Intermittent Service Degradation Week of 2023/10/16 - 2023/10/20
We believe we have addressed the underlying configuration issues when led to last week's major service degradation.
Over the past few months we've been working on some important optimizations and security patches to several of our key data stores and infrastructure. These changes were meant to be rolling changes with no production impact and many of the changes have been.
Unfortunately, some of the changes we made led to unanticipated issues, causing degraded performance across the majority of Vero's services.
One of the database shards on which we store and read user properties has been falling out of sync with the primary data store. Unfortunately, the services that rely on this particular data source include those that personalize email content and evaluate automated campaigns and workflows. These services will wait for eventual consistency but have a low tolerance for delays in order to deliver the speed our customers expect.
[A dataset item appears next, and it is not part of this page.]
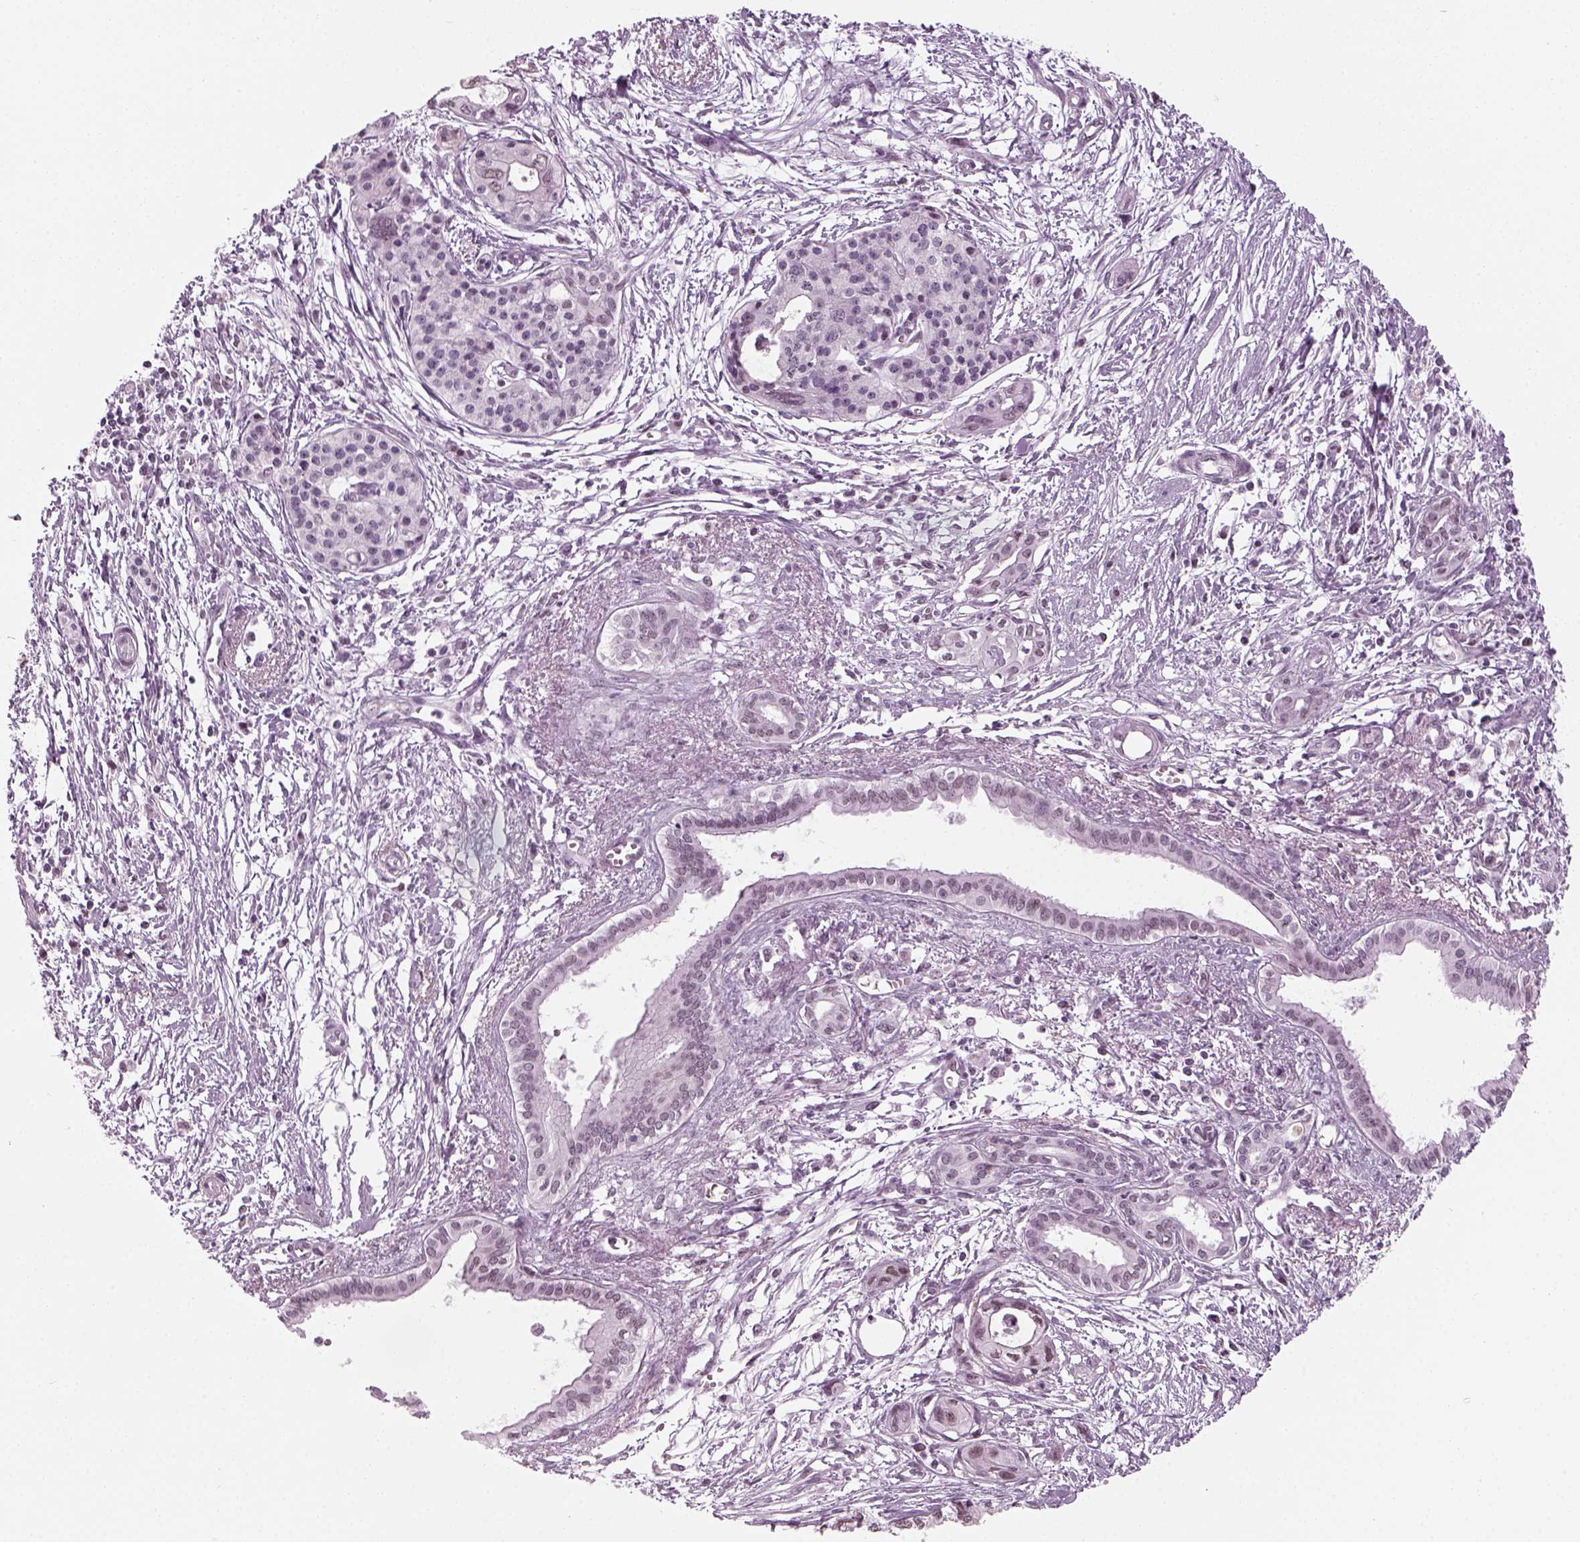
{"staining": {"intensity": "negative", "quantity": "none", "location": "none"}, "tissue": "pancreatic cancer", "cell_type": "Tumor cells", "image_type": "cancer", "snomed": [{"axis": "morphology", "description": "Adenocarcinoma, NOS"}, {"axis": "topography", "description": "Pancreas"}], "caption": "Image shows no protein staining in tumor cells of pancreatic adenocarcinoma tissue.", "gene": "KCNG2", "patient": {"sex": "female", "age": 76}}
This has caused periodic, significant delays.
We've been able to uncover the source of these issues and have made configuration changes that have resolved the synchronization lag. We are monitoring to ensure there are no further issues.
Separately, we recently made some important optimizations to our event storage to improve performance. Despite significant planning, these changes led to unexpected degredation in some of the queries related to automated email delays.
Our platform team has been hard at work optimizing these queries and we've seen major improvements. Processing is back to BAU at this time. We are monitoring and are continuing to make further optimizations until we've seen the net performance improvements we're targeting.
It has taken us longer than we would like to roll forward and adjust the configuration to return performance to the needed levels. We have been monitoring and have seen all services operating as expected. We will continue monitoring until we are certain we have restored the systems to their full capacity.
We are continuing to monitor the situation and make adjustments to improve performance. We will share a post mortem when we are satisfied that the situation is resolved
We apologize for the service degradation experienced intermittently throughout this last week.
These have been caused by some large, necessary infrastructure improvements we are making to our system.
The primary changes have now been made and we expect to see improvements to any remaining performance issues over the next several hours.
We will continue to monitor the situation over the weekend, and provide a more detailed post-mortem afterwards.
Thanks for your patience. If you have any questions, please emails us via email@example.com.
This incident affected: Vero Cloud: Ingestion API, Vero Cloud: Newsletter processing, Vero Connect: Newsletter processing and Vero Cloud: Automated email processing (Transactional emails, Behavioral emails, Workflows).